Мигуэлото машинально повиновался приказанию чародея, а Цезарь, смело выступив вперед, прыгнул в круг и, скрестив руки, остановился там с решительным, или, скорее, скептическим видом. Чародей вошел тогда в крайний круг, опустился на колени, вынул из-за пазухи восточную книгу, разрисованную волшебными знаками, схватил единственный принесенный им факел, сунул его в песок и потушил.

Пещеру теперь освещал лишь слабый свет, распространявшийся от огня, под жаровней колдуна, от которой поднимался густой, благовонный дым. Альфонсо наблюдал за всем происходившим и под влиянием веры в силу колдовства, распространенной в те времена, чувствовал робость, которую может возбуждать ожидание пришельца из неведомого мира. Что касается Цезаря, то, несмотря на страх, естественно возбуждаемый своим преступлением, он с мужеством ожидал результата страшного опыта и лишь несколько раз бессознательно пробормотал:

– Пусть бы он принял любую форму, только бы не эта темнота! Тогда я не стану ничего бояться!

– Тише, тише! Не мешайте сестрам слушать мою речь, – с досадой произнес колдун и продолжал чтение своей книги, понятное только ему и колдуньям.

Вскоре послышалось рокотанье, похожее на отдаленные раскаты грома и постепенно приближавшееся, а по песчаному полу и могилам в стенах пещеры забегали огненные языки и стали вырисовываться светящиеся иероглифы. Между тем, чародей спокойно читал, не поднимая головы, а ведьмы продолжали петь, причем их голоса уподоблялись вою морских волн во время бури.

Вдруг жаровня с куреньями вспыхнула и зашипела, точно в ней клокотали пестрые змеи, извивавшиеся в пламени. Пещера наполнилась одуряющим дымом, который вызвал странную истому даже у Альфонсо. Это ощущение продолжалось недолго, но вызвало мечтательное забытье. Вскоре Альфонсо показалось, что он видит легионы отвратительных призрачных фигур, мелькавших вдоль стен пещеры, реявших в ней. Большинство этих призраков делали презрительные жесты или насмешливо ухмылялись, кивая на молчаливые человеческие фигуры, находившиеся в магических кругах.

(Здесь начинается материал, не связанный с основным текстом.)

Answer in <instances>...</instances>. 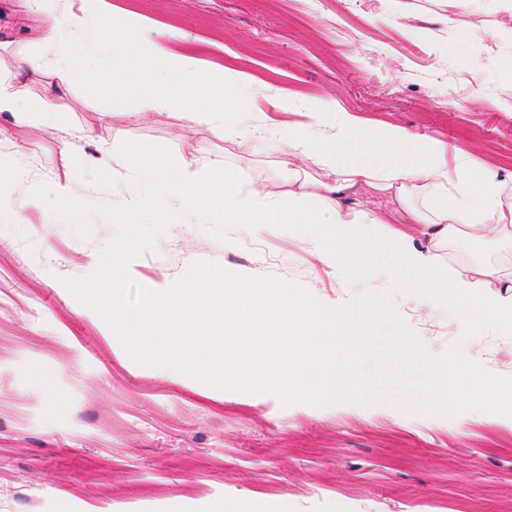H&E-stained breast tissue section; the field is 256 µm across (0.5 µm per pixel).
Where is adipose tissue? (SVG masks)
I'll list each match as a JSON object with an SVG mask.
<instances>
[{
    "label": "adipose tissue",
    "mask_w": 512,
    "mask_h": 512,
    "mask_svg": "<svg viewBox=\"0 0 512 512\" xmlns=\"http://www.w3.org/2000/svg\"><path fill=\"white\" fill-rule=\"evenodd\" d=\"M433 2L441 23L460 30L478 13L512 16V0ZM24 3L35 23L25 39L12 43L8 60L0 59V113L16 124L54 125L64 93L79 88L93 95L110 85L139 113L179 112L223 130L224 74L191 52L174 51L175 29L161 40L146 38L145 20L111 0H83L75 10L56 0ZM105 41L112 46L106 57L100 54ZM68 42L73 51L65 59L49 57L50 49ZM160 73L168 78L162 87ZM279 165L288 178L272 195L261 187L243 191L230 172L209 180L218 159L203 168L162 149L137 150L127 157L128 169L147 173L156 190H130L118 218L136 224L150 213L159 223L176 224L182 213L209 210L261 233L291 230L314 243L324 265L359 278L377 272L367 246L378 234L416 277L428 305L465 320L485 316L512 332V267L485 266L462 277L448 263V246L458 240L512 242V173L474 167L466 149L449 154L441 140L369 122L323 101L289 127Z\"/></svg>",
    "instance_id": "1"
}]
</instances>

– Все напрасно, – тихо пробормотал Савватий. – Духи пренебрегают вашими посулами, не хотят принимать ничего кроме свежепролитой крови детей и юных дев, и не согласны отвечать. Ведьмы, заклинайте своего отца, жестокого старого чародея, чтобы он подал нам помощь, потому что он, наверное, находится между этими духами.

– Это – неправда! – закричала Морта. – Эти духи не похожи на детей нашего племени, а твои соплеменники были всегда хуже чумы ненавистны нашему отцу.

– Прибавить мандрагоры! – поспешно сказал Савватий. – О, наша ворожба еще сильна. Пот с правой руки убийцы в пламя! Говори, Цезарь. Напомни им об ужасных деяниях, которыми ты заслужил их благоволение и помощь. Говори, иначе у меня не станет власти удерживать их, или принуждать к повиновению.

– Страданиями, пожирающими мою душу, невестой Христовой, взятой мною от Его алтаря, диким проклятием султана Зема, кровью своего брата заклинаю вас! – воскликнул Цезарь и при виде постепенного исчезновения призрачных сонмов продолжал с возрастающей яростью: – Ну, демоны и духи, слушайте меня! Ради отвратительных наветов и клеветы, возведенных мною на верховного главу, ненавистной мне церкви, велите явиться передо мною духу, которого я требую.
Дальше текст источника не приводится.